Human serum albumin (HSA), the most abundant protein in plasma, plays an important role in the transportation of metabolic and exogenous compounds, particularly drugs. However, it takes a carrier to bring the metabolite or compound to the plasma for subsequent transportation in blood using HSA. A nanoemulsion which constitutes a mixture of two immiscible liquid phases can act as an effective drug carrier due to its unique properties. In this study, we report the characterization results of a newly designed nanoemulsion via dynamic light scattering (DLS) and scanning electron microscopy (SEM), followed by results on the alterations in the structure of HSA upon interaction with the nanoemulsion using circular dichroism (CD) as well as intrinsic and extrinsic fluorescence spectroscopy methods at ambient and physiological temperatures. Results of SEM and DLS show that particles making up the nanoemulsion have a nearly monodisperse size distribution and spherical morphology. Results of intrinsic fluorescence spectroscopy show decreasing emission intensity with increasing nanoemulsion concentration. Results from this study using 1-anilino-8-naphthalene sulfonic acid (ANS) confirm the intrinsic fluorescence data and reveal that adding the nanoemulsion to HSA leads to an increase in fluorescence intensity. These results imply that the interaction between the nanoemulsion and HSA cause a structural transformation in which native HSA turns "inside out" to expose its hydrophobic core to the surrounding environment.
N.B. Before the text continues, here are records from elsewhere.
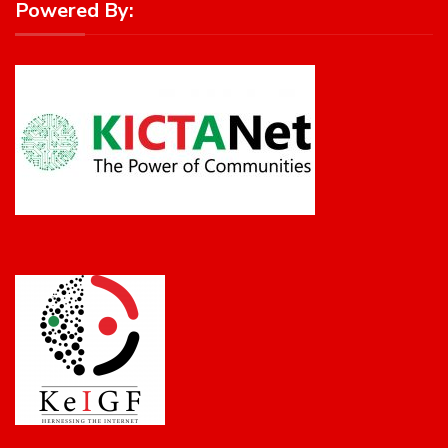
Powered By:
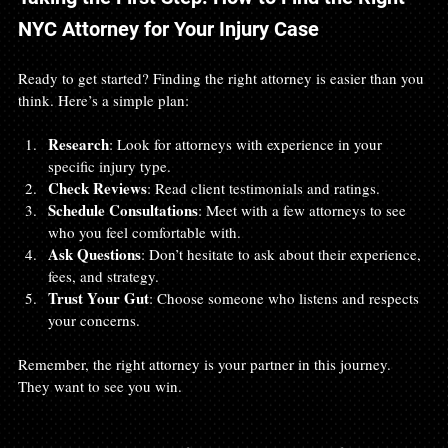
NYC Attorney for Your Injury Case
Ready to get started? Finding the right attorney is easier than you 
think. Here’s a simple plan:
Research
: Look for attorneys with experience in your 
specific injury type.
Check Reviews
: Read client testimonials and ratings.
Schedule Consultations
: Meet with a few attorneys to see 
who you feel comfortable with.
Ask Questions
: Don’t hesitate to ask about their experience, 
fees, and strategy.
Trust Your Gut
: Choose someone who listens and respects 
your concerns.
Remember, the right attorney is your partner in this journey. 
They want to see you win.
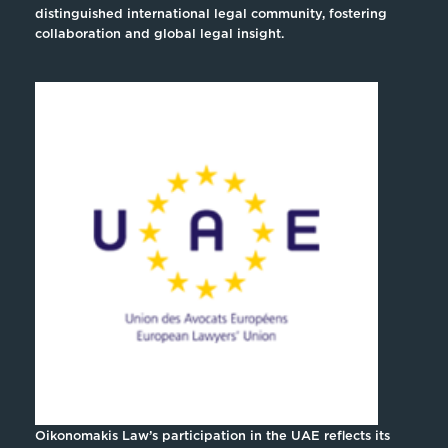
distinguished international legal community, fostering
collaboration and global legal insight.
Oikonomakis Law’s participation in the UAE reflects its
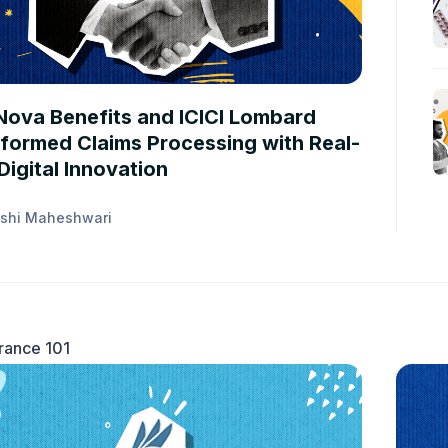
STUDIES
ova Benefits and ICICI Lombard
formed Claims Processing with Real-
Digital Innovation
shi Maheshwari
rance 101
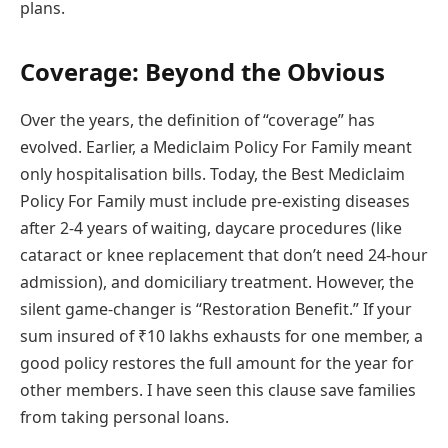
plans.
Coverage: Beyond the Obvious
Over the years, the definition of “coverage” has
evolved. Earlier, a Mediclaim Policy For Family meant
only hospitalisation bills. Today, the Best Mediclaim
Policy For Family must include pre-existing diseases
after 2-4 years of waiting, daycare procedures (like
cataract or knee replacement that don’t need 24-hour
admission), and domiciliary treatment. However, the
silent game-changer is “Restoration Benefit.” If your
sum insured of ₹10 lakhs exhausts for one member, a
good policy restores the full amount for the year for
other members. I have seen this clause save families
from taking personal loans.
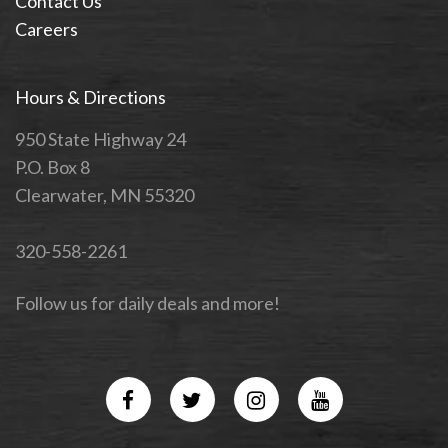
Contact Us
Careers
Hours & Directions
950 State Highway 24
P.O. Box 8
Clearwater, MN 55320
320-558-2261
Follow us for daily deals and more!
Facebook
Twitter
Instagram
YouTube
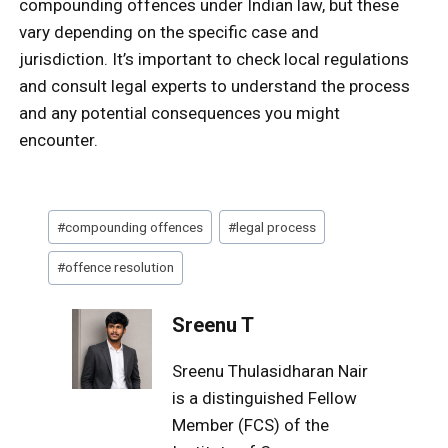
compounding offences under Indian law, but these
vary depending on the specific case and
jurisdiction. It’s important to check local regulations
and consult legal experts to understand the process
and any potential consequences you might
encounter.
Post
#
compounding offences
#
legal process
Tags:
#
offence resolution
Sreenu T
Sreenu Thulasidharan Nair
is a distinguished Fellow
Member (FCS) of the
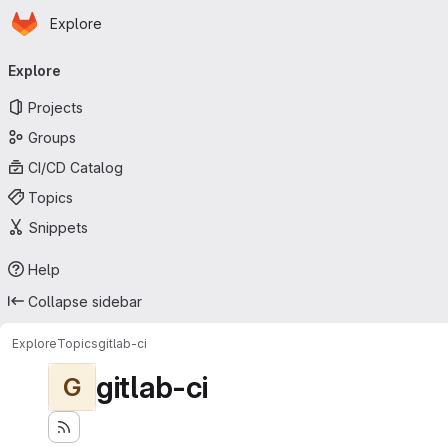
Homepage
Skip to main content
Explore
Primary navigation
Explore
Projects
Groups
CI/CD Catalog
Topics
Snippets
Help
Collapse sidebar
Explore
Topics
gitlab-ci
gitlab-ci
G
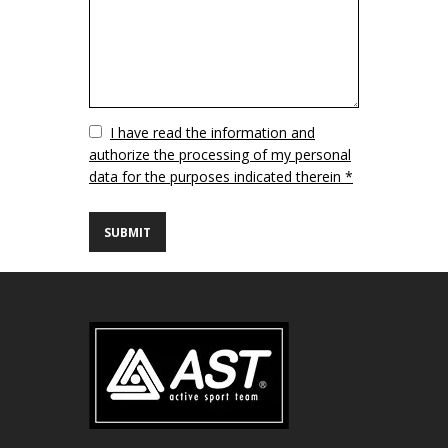
Vuoto
I have read the information and
authorize the processing of my personal
data for the purposes indicated therein *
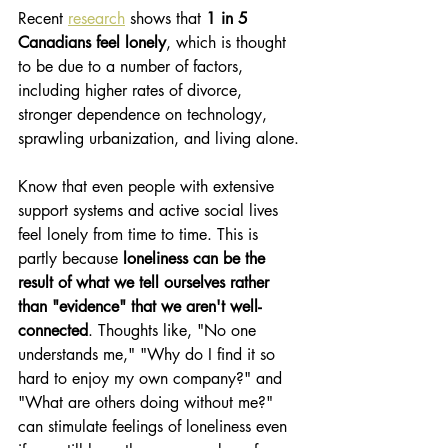
Recent 
research
 shows that 
1 in 5 
Canadians feel lonely
, which is thought 
to be due to a number of factors, 
including higher rates of divorce, 
stronger dependence on technology, 
sprawling urbanization, and living alone.
Know that even people with extensive 
support systems and active social lives 
feel lonely from time to time. This is 
partly because 
loneliness can be the 
result of what we tell ourselves rather 
than "evidence" that we aren't well-
connected
. Thoughts like, "No one 
understands me," "Why do I find it so 
hard to enjoy my own company?" and 
"What are others doing without me?" 
can stimulate feelings of loneliness even 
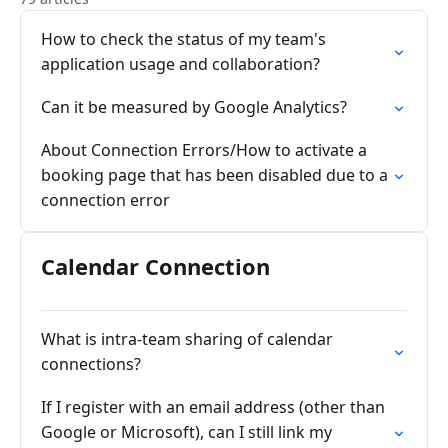
How to check the status of my team's
application usage and collaboration?
Can it be measured by Google Analytics?
About Connection Errors/How to activate a
booking page that has been disabled due to a
connection error
Calendar Connection
What is intra-team sharing of calendar
connections?
If I register with an email address (other than
Google or Microsoft), can I still link my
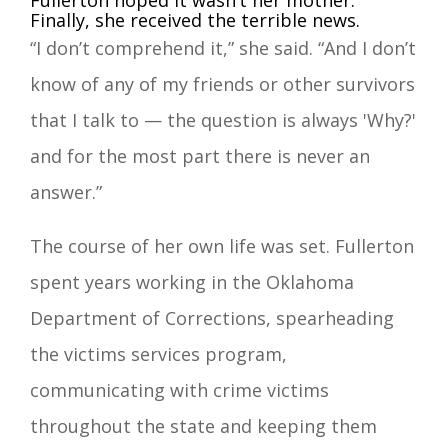
Fullerton hoped it wasn’t her mother.
Finally, she received the terrible news.
“I don’t comprehend it,” she said. “And I don’t
know of any of my friends or other survivors
that I talk to — the question is always 'Why?'
and for the most part there is never an
answer.”
The course of her own life was set. Fullerton
spent years working in the Oklahoma
Department of Corrections, spearheading
the victims services program,
communicating with crime victims
throughout the state and keeping them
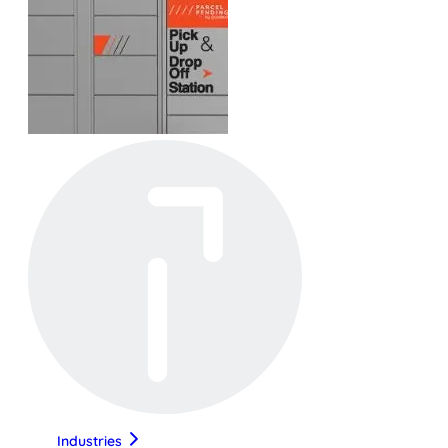
Industries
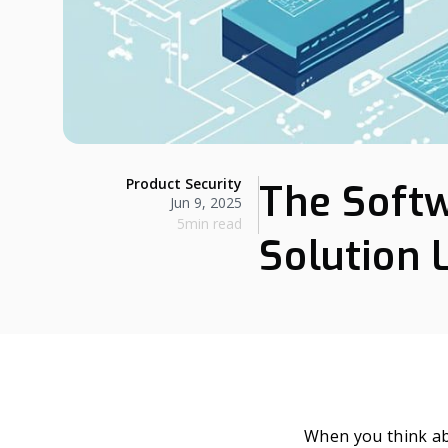
Product Security
The Softw
Jun 9, 2025
5min read
Solution 
When you think a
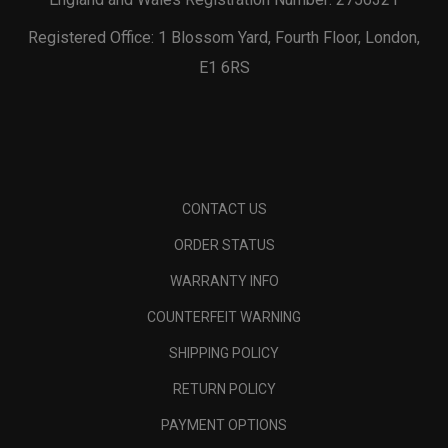
Registered Office: 1 Blossom Yard, Fourth Floor, London,
E1 6RS
CONTACT US
ORDER STATUS
WARRANTY INFO
COUNTERFEIT WARNING
SHIPPING POLICY
RETURN POLICY
PAYMENT OPTIONS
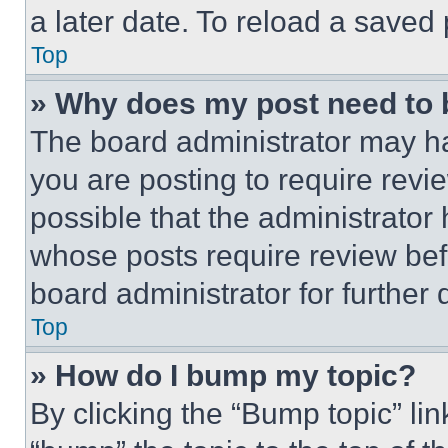
a later date. To reload a saved
Top
» Why does my post need to
The board administrator may ha
you are posting to require revie
possible that the administrator
whose posts require review bef
board administrator for further d
Top
» How do I bump my topic?
By clicking the “Bump topic” li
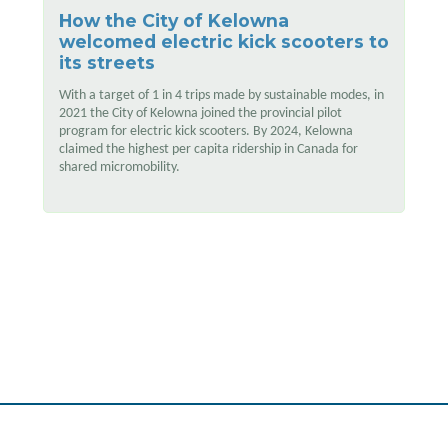
How the City of Kelowna
welcomed electric kick scooters to
its streets
With a target of 1 in 4 trips made by sustainable modes, in
2021 the City of Kelowna joined the provincial pilot
program for electric kick scooters. By 2024, Kelowna
claimed the highest per capita ridership in Canada for
shared micromobility.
Far-UV-CD results indicate that the nanoemulsion induces a loss in α-helical structure of the HSA protein. In summary, the exposure of the blood carrier protein HSA to a newly designed nanoemulsion resulted in significant alterations of protein structure and conformation depicted by a red shift in maximum fluorescence intensity, decreased α-helical structure, and increased exposure of nonpolar or accessible hydrophobic surface of HSA to the solvent.